The dismal results of the prior NAEP, administered in 2019, clarify why the unions’ are so antagonistic to standardized testing. As reported by the Wall Street Journal, “Of the 27 U.S. urban school districts that reported their results for 2019—from Boston and Chicago to Fort Worth, Texas, and Los Angeles—not a single one can say a majority of the black eighth graders in their care are proficient in either math or reading. It isn’t even close. In a number of these school districts, proficiency rates for black eighth graders are down in the single digits (see Detroit’s 4% for math and 5% for reading, or Milwaukee’s 5% for math and 7% for reading). Most are in the low teens.” All the above are big city, government-run, well-funded school districts with powerful teachers unions.
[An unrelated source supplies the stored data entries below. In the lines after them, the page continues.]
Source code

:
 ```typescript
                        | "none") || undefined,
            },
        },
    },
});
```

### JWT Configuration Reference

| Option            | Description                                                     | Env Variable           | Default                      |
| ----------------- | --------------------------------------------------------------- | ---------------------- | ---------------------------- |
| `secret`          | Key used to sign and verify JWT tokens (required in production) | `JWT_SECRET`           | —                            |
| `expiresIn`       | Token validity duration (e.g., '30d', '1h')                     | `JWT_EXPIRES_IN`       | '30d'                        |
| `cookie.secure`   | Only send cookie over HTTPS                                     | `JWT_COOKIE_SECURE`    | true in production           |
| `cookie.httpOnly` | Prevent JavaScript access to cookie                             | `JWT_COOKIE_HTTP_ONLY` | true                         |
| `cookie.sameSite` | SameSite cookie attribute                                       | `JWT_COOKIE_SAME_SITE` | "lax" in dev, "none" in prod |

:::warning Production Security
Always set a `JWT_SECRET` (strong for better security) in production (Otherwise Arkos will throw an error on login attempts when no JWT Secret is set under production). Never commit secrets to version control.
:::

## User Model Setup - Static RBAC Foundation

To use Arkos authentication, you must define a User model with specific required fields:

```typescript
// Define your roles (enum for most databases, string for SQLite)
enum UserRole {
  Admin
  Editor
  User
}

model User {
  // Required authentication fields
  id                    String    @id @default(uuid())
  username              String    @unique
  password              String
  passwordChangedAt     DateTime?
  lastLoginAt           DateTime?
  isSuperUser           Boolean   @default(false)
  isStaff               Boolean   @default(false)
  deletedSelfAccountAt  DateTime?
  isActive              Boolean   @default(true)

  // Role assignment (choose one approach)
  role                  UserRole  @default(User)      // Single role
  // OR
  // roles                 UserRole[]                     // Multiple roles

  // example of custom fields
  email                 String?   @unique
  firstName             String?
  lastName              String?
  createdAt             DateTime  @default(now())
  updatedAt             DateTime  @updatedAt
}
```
On the most recent National Assessment of Educational Progress (NAEP), or “nation’s report card,” test scores in both reading and math declined for 13-year-old students, the first drop registered in 50 years. The test showed that the decline was concentrated among the lowest performing students. Peggy Carr, commissioner of the National Center for Education Statistics, who has been working with these data for 28 years, was shocked to see the decline. “I had to ask the question again of my staff. Are you sure?’ I asked them to go back and check,” she said.
It’s important to note that this test was given in early 2020, right before the pandemic-related shutdowns in the spring. At that point, then Secretary of Education Betsy DeVos granted a blanket, one-year “accountability waiver.” But in February 2021, with the Biden Administration in place, new Education Secretary Miguel Cardona said he’d “require states to administer the federally mandated tests in the spring, with an asterisk: They had the option of giving shorter, remote, or delayed versions.”
Bad idea. Per researcher Dan Goldhaber, “Using different versions of tests makes the results less comparable across different years and school districts.”